Telepresence refers to the application of complex video technologies to give geographically separated participants a sense of being together in the same location. These systems use high-definition cameras feeding to life-size, HD displays with high-fidelity acoustics that, in many cases, localize sound to image, simulating the effect of each voice coming from the video display for each participant. In sophisticated telepresence rooms, the furniture and displays are arranged in ways that further enhance the simulation—participants sit at a conference table and see high-resolution video of participants in remote locations at similar tables, allowing participants to imagine sharing a single table. Costs can be an obstacle, but as these systems become more affordable, they have the potential to open new kinds of shared instruction and provide a legitimate alternative to in-person meetings.
Google Wave is a web-based application that represents a rethinking of electronic communication. Users create online spaces called “waves,” which include multiple discrete messages and components that constitute a running, conversational document. Users access waves through the web, resulting in a model of communication in which rather than sending separate copies of multiple messages to different people, the content resides in a single space. Wave offers a compelling platform for personal learning environments because it provides a single location for collecting information from diverse sources while accommodating a variety of formats, and it makes interactive coursework a possibility for nontechnical students. Wave challenges us to reevaluate how communication is done, stored, and shared between two or more people.

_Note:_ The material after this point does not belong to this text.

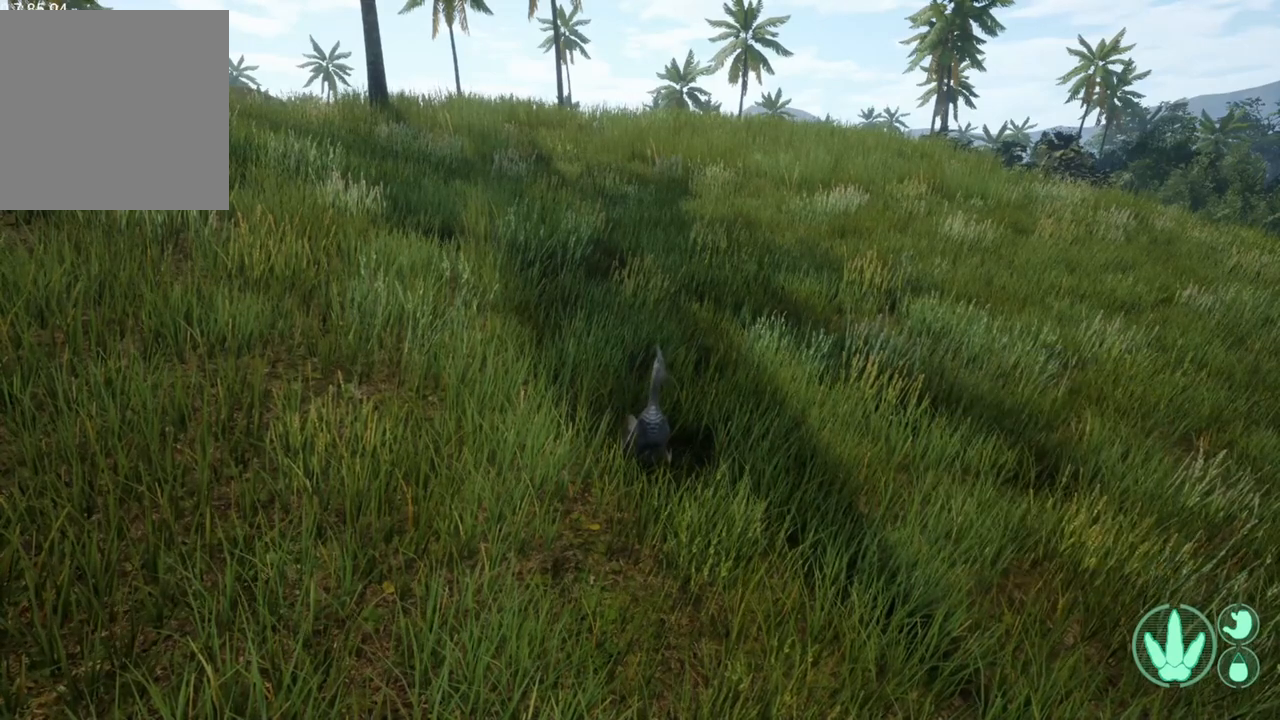
{"buttons": ["L1"], "left_stick": "center", "right_stick": "right", "events": [[133, "right_stick", "right"]]}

Data visualization is the use of tools to represent data in the form of charts, maps, tag clouds, animations, or any graphical means that make content easier to understand. Graphic representations of data are popular because they open up the way we think about data, reveal hidden patterns, and highlight connections among elements. Because current web applications allow anyone with access to data to enter information and easily create a virtualization of it, students, informal learners, and the purely curious can now easily create visualizations that might reveal trends that were not obvious from the numbers alone. For scholars, particularly those whose conclusions depend on interpretation of complex statistics, data visualization offers the promise of easier communication and a wider audience for their findings.
Grid computing uses middleware to coordinate disparate IT resources across a network, allowing them to function as a virtual whole. The goal of a computing grid, like that of the electrical grid, is to provide users with access to the resources they need, when they need them. Grids address two distinct but related needs: providing remote access to IT assets, and aggregating processing power.

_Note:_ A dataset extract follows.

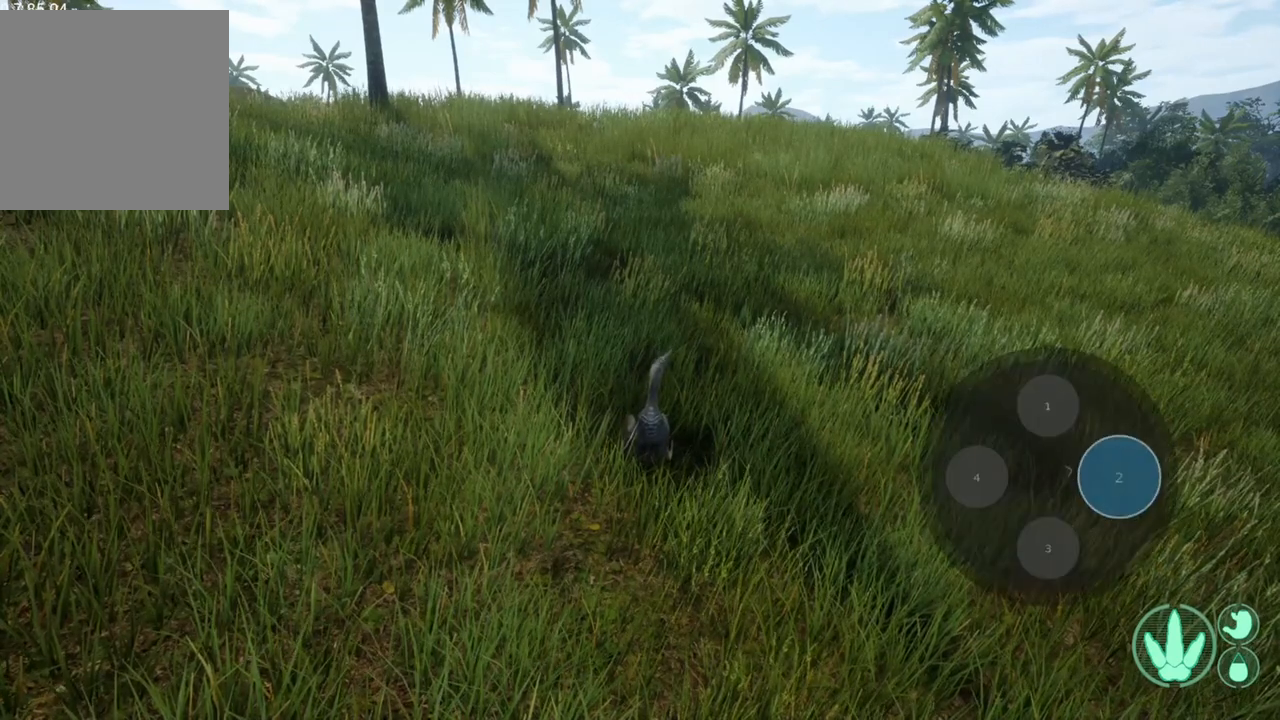
{"buttons": [], "left_stick": "center", "right_stick": "center", "events": [[133, "right_stick", "center"], [200, "L1", "up"]]}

Remote instrumentation involves remote, network-based control of scientific instruments. The expense and complexity of specialized instruments limits some institutions’ access to them, and logistical issues may prevent institutions that have such instruments from fully utilizing them. Remote instrumentation addresses these access and efficiency issues to improve educational quality and student opportunities.

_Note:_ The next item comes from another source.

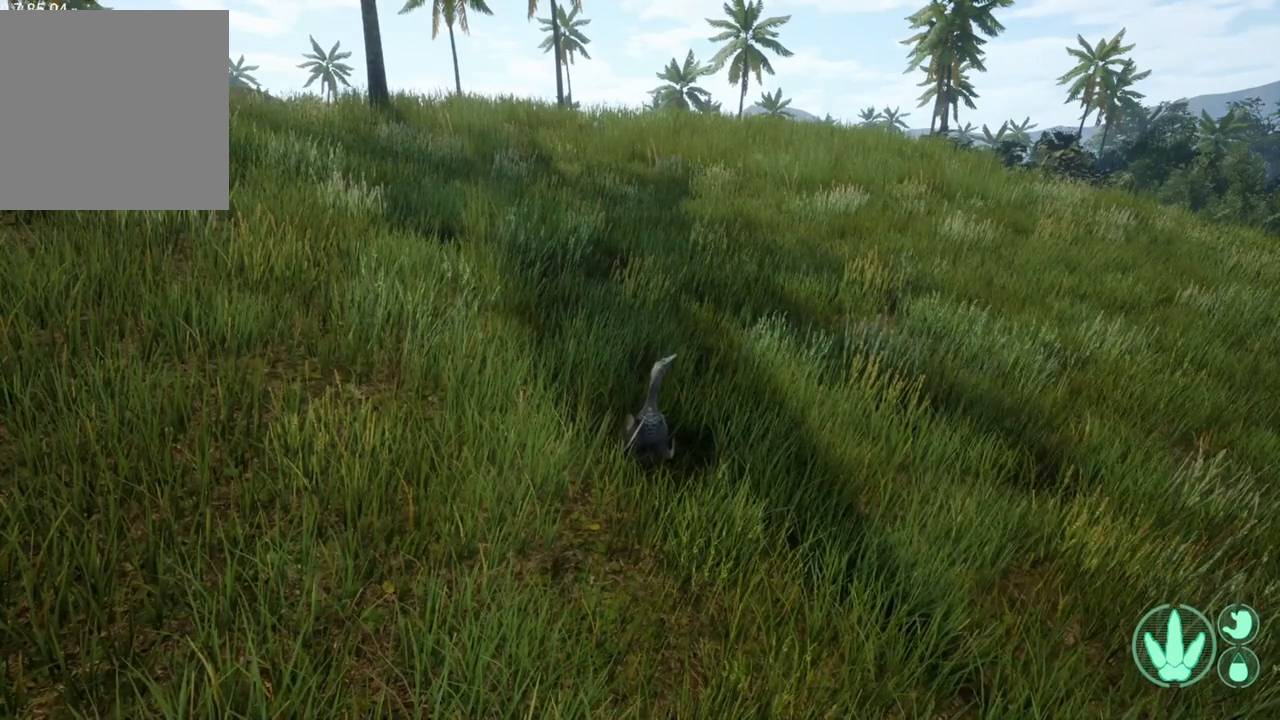
{"buttons": ["L1"], "left_stick": "center", "right_stick": "center", "events": [[300, "L1", "down"]]}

Multi-touch interfaces are input devices that recognize two or more simultaneous touches, allowing one or more users to interact with computer applications through various gestures created by fingers on a surface. Some devices also recognize differences in pressure and temperature. Multi-touch technology introduces users to swipes, pinches, rotations, and other actions that allow for richer, more immediate interaction with digital content. Multi-touch devices and supporting applications offer diverse ways of visualizing information to improve understanding, and they facilitate new ways to foster collaborative creation, permitting several users to work simultaneously on a single screen.
Haptics technologies provide force feedback to users about the physical properties and movements of virtual objects represented by a computer. Human-computer interaction is largely visual — words, data, or images on a screen. Input devices such as the keyboard or the mouse translate human movements into actions on the screen but provide no feedback to the user about those actions. Haptics incorporates both touch (tactile) and motion (kinesthetic) elements. For applications that simulate real physical properties — such as weight, momentum, friction, texture, or resistance — haptics communicates those properties through interfaces that let users “feel” what is happening on the screen.
Cyberinfrastructure is not a new technology, per se, or merely a better, faster Internet. While cyberinfrastructure brings together high-performance computing, remote sensors, large data sets, middleware, and sophisticated applications (modeling, simulation, visualization), it also involves people as participants in the generation of knowledge, giving them the opportunity to share expertise, tools, and facilities. Cyberinfrastructure merges technology, data, and human resources into a seamless whole.
VoiceThread is a media aggregator that allows people to post media artifacts—which might be a document, a slide presentation, a video, or a collection of photos—for community feedback.